Hey bros. We all know it’s okay to get out there in the pit and kick some ass. But some of us don’t know that at the same time, sometimes you’re actually kicking your own ass. On the inside. It’s true. And it’s okay.
Some of the most savage pit-masters I’ve ever met are actually just windmill punching through their own feelings of inadequacy. That’s not good, my dudes. Especially when we could be windmill punching those feelings out.
I used to be that guy, too. Sweaty. My Agnostic Front shirt in tatters. “Picking up change” but unable to “pick up the pieces” of my own shattered ego. Throwing punches when what I really wanted was to be punched, if only to feel something. Then one day I realized that I was no longer slam-dancing. I was slam-cutting. Which is very hard to slam-hide when none of your shirts have sleeves.
I’ve been in the scene a long time, my bros, and I can tell you right now the hardest breakdown of all, is an emotional breakdown. You can’t spin kick your way out of that.
So, here are some 2-steps you can take to land a haymaker square in the jaw of self-doubt:
Start today – No one’s gonna do it for you and there’s no time like the present. Commit yourself totally to being your own brother-in-arms.
Mosh with your negative thoughts – Don’t just think things like, “I’m a boner who sucks,” “No one will ever love me,” or “I’m an old poser who’s past his prime and spends his time writing about being badass online.” You’ve got to throw elbows into those ideas about yourself.
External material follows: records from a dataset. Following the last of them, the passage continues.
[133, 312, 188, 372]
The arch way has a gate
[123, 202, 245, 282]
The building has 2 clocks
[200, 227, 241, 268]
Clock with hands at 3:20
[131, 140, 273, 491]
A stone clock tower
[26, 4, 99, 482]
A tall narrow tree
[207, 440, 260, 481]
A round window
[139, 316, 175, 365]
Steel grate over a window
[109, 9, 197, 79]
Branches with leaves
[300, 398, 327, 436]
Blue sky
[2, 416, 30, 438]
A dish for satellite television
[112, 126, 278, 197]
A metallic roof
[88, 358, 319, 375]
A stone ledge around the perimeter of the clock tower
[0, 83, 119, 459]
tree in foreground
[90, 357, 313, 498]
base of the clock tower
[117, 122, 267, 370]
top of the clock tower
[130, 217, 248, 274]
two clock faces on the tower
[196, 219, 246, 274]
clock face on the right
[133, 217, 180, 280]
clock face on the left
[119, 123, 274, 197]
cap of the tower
Challenge them. Get in the circle pit of your mind and punch your negative thoughts until someone needs to “pick! them! up!”
Look back and laugh – Once you’ve defeated the ideas now you need to do what my older brother always told me, “stop hitting yourself! stop hitting yourself!” This obviously means to forgive yourself for anything you might have done in the past. Anything.
No spiritual surrender – You’ve got to do this every day. No mercy for those weak ass thoughts, bro. You’ve got to get back out there and spin around with your arms out every God Damn day!
So don’t let your own self kick your own self’s ass, bros. You’re the only one who can physically defend yourself from your mind. Because it’s in your head where no one else can punch it but you, with fists made of a positive mental attitude. I hope you take this to heart, dudes. Or don’t. I mean, what do I know? I’m just a drunk, fat idiot.